Going from the top of the listing below to the line that holds "der Postbote Ihnen", reproduce each line exactly; no pictures.

Exercise material ::
[Start of section]
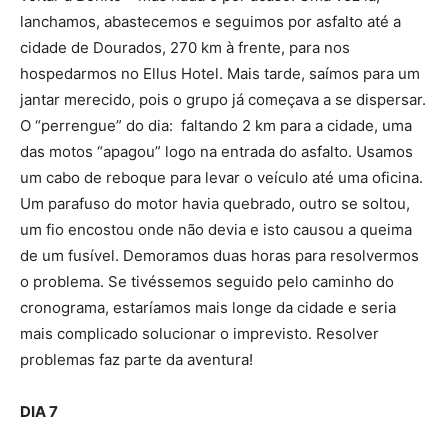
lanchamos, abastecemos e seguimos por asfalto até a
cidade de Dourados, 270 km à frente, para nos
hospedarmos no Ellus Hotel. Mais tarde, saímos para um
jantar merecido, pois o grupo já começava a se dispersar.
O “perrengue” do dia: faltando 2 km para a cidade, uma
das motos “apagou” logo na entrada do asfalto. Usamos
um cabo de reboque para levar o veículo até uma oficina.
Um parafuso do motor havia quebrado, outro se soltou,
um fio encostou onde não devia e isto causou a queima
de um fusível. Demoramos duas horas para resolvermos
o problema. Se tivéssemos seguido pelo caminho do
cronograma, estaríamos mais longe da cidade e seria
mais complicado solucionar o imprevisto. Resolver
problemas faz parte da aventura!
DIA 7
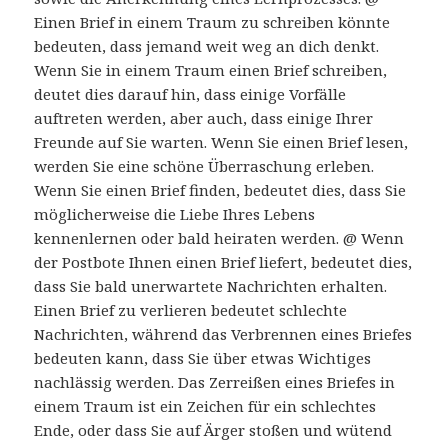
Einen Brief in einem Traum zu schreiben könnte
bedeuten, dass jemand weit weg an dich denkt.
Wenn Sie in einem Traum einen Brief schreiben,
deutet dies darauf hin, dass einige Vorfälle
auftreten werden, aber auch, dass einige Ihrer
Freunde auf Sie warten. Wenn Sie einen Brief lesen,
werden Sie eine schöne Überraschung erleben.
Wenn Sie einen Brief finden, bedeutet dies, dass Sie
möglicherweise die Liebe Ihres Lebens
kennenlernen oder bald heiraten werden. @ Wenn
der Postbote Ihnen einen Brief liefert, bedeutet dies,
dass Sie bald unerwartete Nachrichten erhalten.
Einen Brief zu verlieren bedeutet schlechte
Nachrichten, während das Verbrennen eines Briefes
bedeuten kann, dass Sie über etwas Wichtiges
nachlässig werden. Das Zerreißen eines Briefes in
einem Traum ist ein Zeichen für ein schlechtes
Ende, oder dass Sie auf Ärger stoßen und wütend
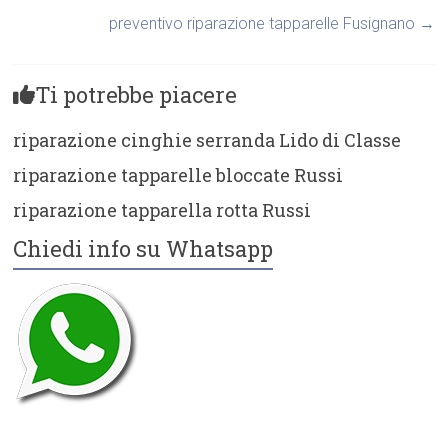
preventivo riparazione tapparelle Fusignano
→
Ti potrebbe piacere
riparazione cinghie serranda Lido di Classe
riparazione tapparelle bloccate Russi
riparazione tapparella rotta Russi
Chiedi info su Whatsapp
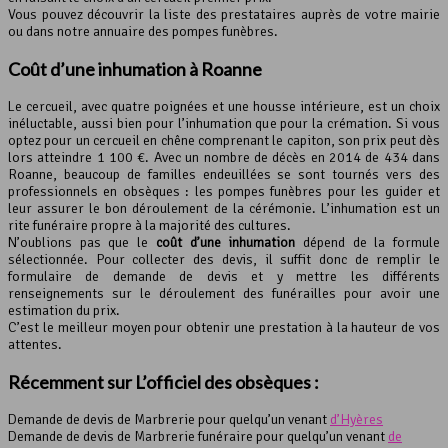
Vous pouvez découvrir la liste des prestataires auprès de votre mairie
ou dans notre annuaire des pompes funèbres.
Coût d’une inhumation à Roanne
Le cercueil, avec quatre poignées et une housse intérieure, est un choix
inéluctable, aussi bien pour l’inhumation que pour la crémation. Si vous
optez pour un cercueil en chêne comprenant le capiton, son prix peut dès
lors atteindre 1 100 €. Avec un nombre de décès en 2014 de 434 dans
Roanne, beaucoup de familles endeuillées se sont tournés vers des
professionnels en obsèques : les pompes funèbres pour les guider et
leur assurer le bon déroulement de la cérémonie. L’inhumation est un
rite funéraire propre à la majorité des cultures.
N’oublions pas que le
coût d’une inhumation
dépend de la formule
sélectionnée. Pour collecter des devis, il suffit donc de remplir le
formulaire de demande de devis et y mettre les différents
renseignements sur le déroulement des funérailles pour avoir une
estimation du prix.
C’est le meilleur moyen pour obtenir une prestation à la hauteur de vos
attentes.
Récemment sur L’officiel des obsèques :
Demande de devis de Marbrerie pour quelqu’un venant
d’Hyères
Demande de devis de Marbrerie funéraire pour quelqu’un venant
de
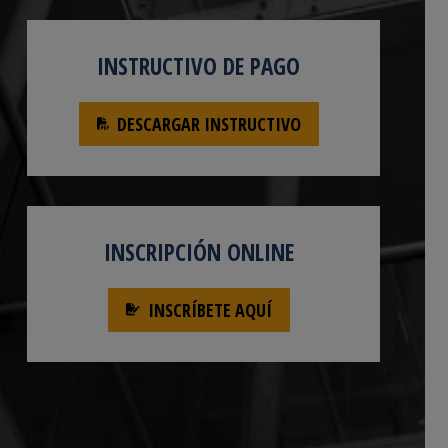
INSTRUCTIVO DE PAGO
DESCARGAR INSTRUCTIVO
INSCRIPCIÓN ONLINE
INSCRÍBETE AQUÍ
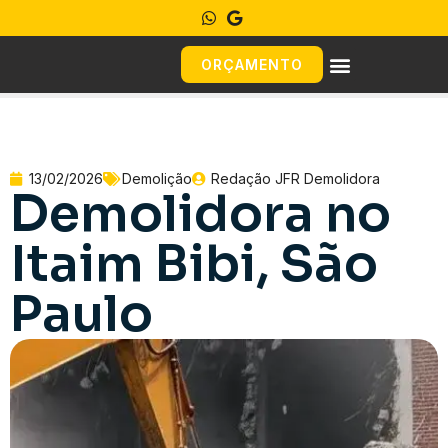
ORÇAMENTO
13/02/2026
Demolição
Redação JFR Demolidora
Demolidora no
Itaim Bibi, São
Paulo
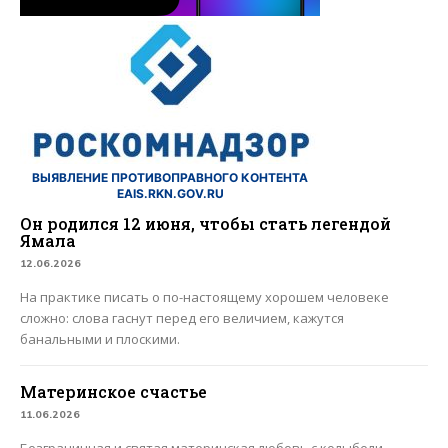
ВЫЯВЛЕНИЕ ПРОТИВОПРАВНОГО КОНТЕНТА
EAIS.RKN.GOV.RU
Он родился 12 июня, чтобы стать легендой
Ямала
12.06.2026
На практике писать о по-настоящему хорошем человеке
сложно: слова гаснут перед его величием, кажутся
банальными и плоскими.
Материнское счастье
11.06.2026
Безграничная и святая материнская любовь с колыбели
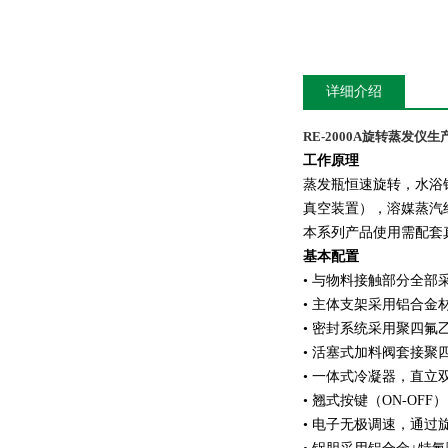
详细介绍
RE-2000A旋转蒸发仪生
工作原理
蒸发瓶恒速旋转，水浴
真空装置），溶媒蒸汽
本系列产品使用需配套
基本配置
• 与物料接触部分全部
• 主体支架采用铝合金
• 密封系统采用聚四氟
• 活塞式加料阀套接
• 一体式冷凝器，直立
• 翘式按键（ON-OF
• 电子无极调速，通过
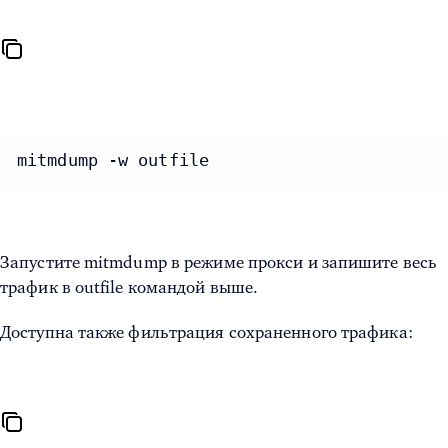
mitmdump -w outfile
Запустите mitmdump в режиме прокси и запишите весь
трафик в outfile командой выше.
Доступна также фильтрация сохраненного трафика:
[End of section]
Problem solution ::
lanchamos, abastecemos e seguimos por asfalto até a
cidade de Dourados, 270 km à frente, para nos
hospedarmos no Ellus Hotel. Mais tarde, saímos para um
jantar merecido, pois o grupo já começava a se dispersar.
O “perrengue” do dia: faltando 2 km para a cidade, uma
das motos “apagou” logo na entrada do asfalto. Usamos
um cabo de reboque para levar o veículo até uma oficina.
Um parafuso do motor havia quebrado, outro se soltou,
um fio encostou onde não devia e isto causou a queima
de um fusível. Demoramos duas horas para resolvermos
o problema. Se tivéssemos seguido pelo caminho do
cronograma, estaríamos mais longe da cidade e seria
mais complicado solucionar o imprevisto. Resolver
problemas faz parte da aventura!
DIA 7
Einen Brief in einem Traum zu schreiben könnte
bedeuten, dass jemand weit weg an dich denkt.
Wenn Sie in einem Traum einen Brief schreiben,
deutet dies darauf hin, dass einige Vorfälle
auftreten werden, aber auch, dass einige Ihrer
Freunde auf Sie warten. Wenn Sie einen Brief lesen,
werden Sie eine schöne Überraschung erleben.
Wenn Sie einen Brief finden, bedeutet dies, dass Sie
möglicherweise die Liebe Ihres Lebens
kennenlernen oder bald heiraten werden. @ Wenn
der Postbote Ihnen einen Brief liefert, bedeutet dies,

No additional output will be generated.